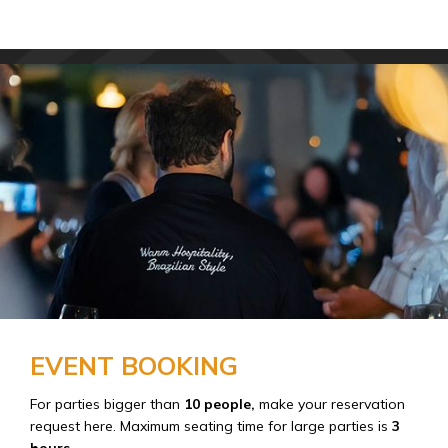
EVENT BOOKING
For parties bigger than
10 people,
make your reservation
request here. Maximum seating time for large parties is
3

--- --- ---

> **TASK TO COMPLETE**
Everything from the line with "request here. Maximum" through the last line of the data above, please return word for word, and no other line.

> **RESULT**
request here. Maximum seating time for large parties is
3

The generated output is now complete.